**What you will do**
Turn every line of the items below into a JSON list of strings, one string per line, with blank lines skipped.

======== Raw data

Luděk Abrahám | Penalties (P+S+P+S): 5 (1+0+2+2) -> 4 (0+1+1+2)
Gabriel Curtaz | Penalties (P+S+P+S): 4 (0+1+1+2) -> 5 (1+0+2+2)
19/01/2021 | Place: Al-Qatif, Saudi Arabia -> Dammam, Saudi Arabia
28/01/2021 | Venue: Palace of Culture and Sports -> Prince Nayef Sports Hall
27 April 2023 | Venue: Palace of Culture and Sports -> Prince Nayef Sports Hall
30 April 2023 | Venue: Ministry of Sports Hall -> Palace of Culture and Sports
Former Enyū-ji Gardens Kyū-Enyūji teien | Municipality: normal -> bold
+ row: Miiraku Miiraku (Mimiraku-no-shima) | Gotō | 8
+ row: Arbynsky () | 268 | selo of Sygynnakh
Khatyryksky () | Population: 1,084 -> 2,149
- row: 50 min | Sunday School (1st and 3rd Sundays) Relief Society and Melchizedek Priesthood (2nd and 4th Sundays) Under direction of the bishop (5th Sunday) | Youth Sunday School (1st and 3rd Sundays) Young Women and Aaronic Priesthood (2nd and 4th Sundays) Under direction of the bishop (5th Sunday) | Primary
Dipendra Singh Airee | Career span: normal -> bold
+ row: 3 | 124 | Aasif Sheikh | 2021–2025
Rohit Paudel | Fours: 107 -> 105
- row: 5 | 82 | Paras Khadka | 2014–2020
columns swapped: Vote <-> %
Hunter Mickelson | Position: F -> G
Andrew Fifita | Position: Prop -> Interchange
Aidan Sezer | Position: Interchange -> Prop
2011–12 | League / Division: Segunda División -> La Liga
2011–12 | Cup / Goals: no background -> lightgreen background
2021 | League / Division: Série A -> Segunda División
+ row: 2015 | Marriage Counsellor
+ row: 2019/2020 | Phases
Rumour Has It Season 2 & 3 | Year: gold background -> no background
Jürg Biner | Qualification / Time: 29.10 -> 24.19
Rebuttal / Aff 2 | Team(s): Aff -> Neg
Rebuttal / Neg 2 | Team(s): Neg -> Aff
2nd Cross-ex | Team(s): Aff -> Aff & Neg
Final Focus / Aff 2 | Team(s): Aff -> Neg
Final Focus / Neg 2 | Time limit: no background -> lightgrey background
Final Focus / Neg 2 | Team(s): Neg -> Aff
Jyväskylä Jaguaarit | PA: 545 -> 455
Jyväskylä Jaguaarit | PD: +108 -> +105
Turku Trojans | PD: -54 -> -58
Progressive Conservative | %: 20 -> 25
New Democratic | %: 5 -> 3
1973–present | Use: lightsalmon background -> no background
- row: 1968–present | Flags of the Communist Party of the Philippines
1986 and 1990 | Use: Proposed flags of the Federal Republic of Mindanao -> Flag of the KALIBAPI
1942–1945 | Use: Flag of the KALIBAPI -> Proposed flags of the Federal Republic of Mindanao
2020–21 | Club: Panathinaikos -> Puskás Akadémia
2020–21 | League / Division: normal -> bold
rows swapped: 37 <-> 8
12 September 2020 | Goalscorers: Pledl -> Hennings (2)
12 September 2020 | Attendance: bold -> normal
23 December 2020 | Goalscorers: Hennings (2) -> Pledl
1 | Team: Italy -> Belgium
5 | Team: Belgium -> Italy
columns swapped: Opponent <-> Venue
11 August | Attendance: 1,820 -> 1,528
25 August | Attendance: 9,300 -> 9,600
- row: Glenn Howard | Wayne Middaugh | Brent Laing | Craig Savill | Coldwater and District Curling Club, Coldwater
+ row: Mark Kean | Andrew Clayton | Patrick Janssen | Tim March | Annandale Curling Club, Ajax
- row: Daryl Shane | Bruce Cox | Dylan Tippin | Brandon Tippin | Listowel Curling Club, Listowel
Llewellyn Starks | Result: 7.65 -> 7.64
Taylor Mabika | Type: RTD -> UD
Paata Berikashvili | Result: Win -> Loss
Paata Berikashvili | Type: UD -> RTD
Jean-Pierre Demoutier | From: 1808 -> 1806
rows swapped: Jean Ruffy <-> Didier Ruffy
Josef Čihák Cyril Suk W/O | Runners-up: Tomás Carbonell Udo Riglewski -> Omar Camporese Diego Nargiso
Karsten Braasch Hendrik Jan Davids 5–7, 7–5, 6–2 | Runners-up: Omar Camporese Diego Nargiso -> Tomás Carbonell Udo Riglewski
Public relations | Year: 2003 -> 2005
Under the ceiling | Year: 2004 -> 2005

================

**Written response**
[
  "Luděk Abrahám | Penalties (P+S+P+S): 5 (1+0+2+2) -> 4 (0+1+1+2)",
  "Gabriel Curtaz | Penalties (P+S+P+S): 4 (0+1+1+2) -> 5 (1+0+2+2)",
  "19/01/2021 | Place: Al-Qatif, Saudi Arabia -> Dammam, Saudi Arabia",
  "28/01/2021 | Venue: Palace of Culture and Sports -> Prince Nayef Sports Hall",
  "27 April 2023 | Venue: Palace of Culture and Sports -> Prince Nayef Sports Hall",
  "30 April 2023 | Venue: Ministry of Sports Hall -> Palace of Culture and Sports",
  "Former Enyū-ji Gardens Kyū-Enyūji teien | Municipality: normal -> bold",
  "+ row: Miiraku Miiraku (Mimiraku-no-shima) | Gotō | 8",
  "+ row: Arbynsky () | 268 | selo of Sygynnakh",
  "Khatyryksky () | Population: 1,084 -> 2,149",
  "- row: 50 min | Sunday School (1st and 3rd Sundays) Relief Society and Melchizedek Priesthood (2nd and 4th Sundays) Under direction of the bishop (5th Sunday) | Youth Sunday School (1st and 3rd Sundays) Young Women and Aaronic Priesthood (2nd and 4th Sundays) Under direction of the bishop (5th Sunday) | Primary",
  "Dipendra Singh Airee | Career span: normal -> bold",
  "+ row: 3 | 124 | Aasif Sheikh | 2021–2025",
  "Rohit Paudel | Fours: 107 -> 105",
  "- row: 5 | 82 | Paras Khadka | 2014–2020",
  "columns swapped: Vote <-> %",
  "Hunter Mickelson | Position: F -> G",
  "Andrew Fifita | Position: Prop -> Interchange",
  "Aidan Sezer | Position: Interchange -> Prop",
  "2011–12 | League / Division: Segunda División -> La Liga",
  "2011–12 | Cup / Goals: no background -> lightgreen background",
  "2021 | League / Division: Série A -> Segunda División",
  "+ row: 2015 | Marriage Counsellor",
  "+ row: 2019/2020 | Phases",
  "Rumour Has It Season 2 & 3 | Year: gold background -> no background",
  "Jürg Biner | Qualification / Time: 29.10 -> 24.19",
  "Rebuttal / Aff 2 | Team(s): Aff -> Neg",
  "Rebuttal / Neg 2 | Team(s): Neg -> Aff",
  "2nd Cross-ex | Team(s): Aff -> Aff & Neg",
  "Final Focus / Aff 2 | Team(s): Aff -> Neg",
  "Final Focus / Neg 2 | Time limit: no background -> lightgrey background",
  "Final Focus / Neg 2 | Team(s): Neg -> Aff",
  "Jyväskylä Jaguaarit | PA: 545 -> 455",
  "Jyväskylä Jaguaarit | PD: +108 -> +105",
  "Turku Trojans | PD: -54 -> -58",
  "Progressive Conservative | %: 20 -> 25",
  "New Democratic | %: 5 -> 3",
  "1973–present | Use: lightsalmon background -> no background",
  "- row: 1968–present | Flags of the Communist Party of the Philippines",
  "1986 and 1990 | Use: Proposed flags of the Federal Republic of Mindanao -> Flag of the KALIBAPI",
  "1942–1945 | Use: Flag of the KALIBAPI -> Proposed flags of the Federal Republic of Mindanao",
  "2020–21 | Club: Panathinaikos -> Puskás Akadémia",
  "2020–21 | League / Division: normal -> bold",
  "rows swapped: 37 <-> 8",
  "12 September 2020 | Goalscorers: Pledl -> Hennings (2)",
  "12 September 2020 | Attendance: bold -> normal",
  "23 December 2020 | Goalscorers: Hennings (2) -> Pledl",
  "1 | Team: Italy -> Belgium",
  "5 | Team: Belgium -> Italy",
  "columns swapped: Opponent <-> Venue",
  "11 August | Attendance: 1,820 -> 1,528",
  "25 August | Attendance: 9,300 -> 9,600",
  "- row: Glenn Howard | Wayne Middaugh | Brent Laing | Craig Savill | Coldwater and District Curling Club, Coldwater",
  "+ row: Mark Kean | Andrew Clayton | Patrick Janssen | Tim March | Annandale Curling Club, Ajax",
  "- row: Daryl Shane | Bruce Cox | Dylan Tippin | Brandon Tippin | Listowel Curling Club, Listowel",
  "Llewellyn Starks | Result: 7.65 -> 7.64",
  "Taylor Mabika | Type: RTD -> UD",
  "Paata Berikashvili | Result: Win -> Loss",
  "Paata Berikashvili | Type: UD -> RTD",
  "Jean-Pierre Demoutier | From: 1808 -> 1806",
  "rows swapped: Jean Ruffy <-> Didier Ruffy",
  "Josef Čihák Cyril Suk W/O | Runners-up: Tomás Carbonell Udo Riglewski -> Omar Camporese Diego Nargiso",
  "Karsten Braasch Hendrik Jan Davids 5–7, 7–5, 6–2 | Runners-up: Omar Camporese Diego Nargiso -> Tomás Carbonell Udo Riglewski",
  "Public relations | Year: 2003 -> 2005",
  "Under the ceiling | Year: 2004 -> 2005"
]